Dalam pelaksanaannya, KAI Commuter mengoperasikan 14 perjalanan Kereta Petani dan Pedagang setiap hari. Berdasarkan catatan perusahaan, Stasiun Cikeusal menjadi lokasi dengan jumlah pengguna terbanyak yaitu 287 orang, disusul Stasiun Rangkasbitung sebanyak 167 pengguna, dan Stasiun Serang sebanyak 119 pengguna. Pola perjalanan menunjukkan kepadatan tertinggi pada waktu pagi hari ketika petani dan pedagang membawa komoditas menuju pasar.
Untuk mendukung kenyamanan, KAI Commuter menerapkan mekanisme registrasi melalui loket stasiun guna mendapatkan Kartu Petani dan Pedagang. Melalui kartu ini, pemiliknya dapat melakukan pemesanan serta pembelian tiket hingga tujuh hari sebelum keberangkatan di seluruh loket layanan Commuter Line Merak. Pemegang kartu juga diberi fasilitas masuk lebih awal ke ruang tunggu, yakni dua jam sebelum jadwal keberangkatan, guna memudahkan pengguna yang membawa barang dalam jumlah besar.
Karina menegaskan bahwa evaluasi operasional akan terus dilakukan secara berkala agar layanan dapat menyesuaikan kebutuhan pengguna yang sebagian besar adalah pelaku ekonomi rakyat. Langkah-langkah peningkatan kapasitas dan kenyamanan operasional menjadi fokus KAI Commuter pada tahap awal implementasi layanan ini.
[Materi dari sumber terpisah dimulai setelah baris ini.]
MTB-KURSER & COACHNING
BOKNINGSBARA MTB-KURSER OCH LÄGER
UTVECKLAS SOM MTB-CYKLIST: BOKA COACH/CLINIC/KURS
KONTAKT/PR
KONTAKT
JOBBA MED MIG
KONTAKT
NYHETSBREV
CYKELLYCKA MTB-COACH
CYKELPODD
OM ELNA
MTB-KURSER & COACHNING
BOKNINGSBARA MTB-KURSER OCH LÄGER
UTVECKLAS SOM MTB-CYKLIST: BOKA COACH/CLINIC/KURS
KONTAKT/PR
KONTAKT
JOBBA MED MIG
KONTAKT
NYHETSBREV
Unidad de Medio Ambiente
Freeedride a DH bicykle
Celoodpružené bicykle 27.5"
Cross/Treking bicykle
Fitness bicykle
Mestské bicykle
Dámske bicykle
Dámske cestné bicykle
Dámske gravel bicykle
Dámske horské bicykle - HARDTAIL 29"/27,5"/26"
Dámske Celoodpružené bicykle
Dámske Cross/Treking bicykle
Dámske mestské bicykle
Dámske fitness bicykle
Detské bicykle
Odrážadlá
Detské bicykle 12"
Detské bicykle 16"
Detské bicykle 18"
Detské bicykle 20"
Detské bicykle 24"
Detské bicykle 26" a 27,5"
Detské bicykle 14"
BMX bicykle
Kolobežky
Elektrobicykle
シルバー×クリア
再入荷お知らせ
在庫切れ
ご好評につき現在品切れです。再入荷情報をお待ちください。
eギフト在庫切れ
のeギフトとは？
Dari sisi tarif, pemerintah menetapkan harga Rp 3.000 per orang untuk perjalanan rute Merak hingga Rangkasbitung dan sebaliknya. Direktur Lalu Lintas dan Angkutan Kereta Api Kementerian Perhubungan Arif Anwar menjelaskan bahwa tarif tersebut ditetapkan melalui skema public service obligation atau PSO.
“Kami instruksikan kepada KAI Commuter untuk mematok tarif kereta petani dan pedagang pada harga Rp 3.000 seperti layanan Commuter Line Merak agar tidak memberatkan masyarakat,” ujarnya.
Arif menerangkan bahwa PSO merupakan bentuk subsidi pemerintah melalui Direktorat Jenderal Perkeretaapian untuk memastikan layanan transportasi publik tetap terjangkau seluruh lapisan masyarakat. Layanan kereta bagi petani dan pedagang telah diperkenalkan sejak awal November sebagai inovasi untuk memperbaiki rantai distribusi komoditas rakyat di wilayah Banten dan sekitarnya.
Dengan meningkatnya jumlah pengguna pada pekan pertama, KAI Commuter menilai layanan ini semakin relevan bagi kelompok masyarakat yang membutuhkan akses transportasi yang terjangkau, terjadwal, dan mampu mengakomodasi kebutuhan logistik harian. Evaluasi lanjutan diharapkan dapat memperkuat peran Kereta Petani dan Pedagang sebagai solusi mobilitas yang mendukung pertumbuhan ekonomi lokal.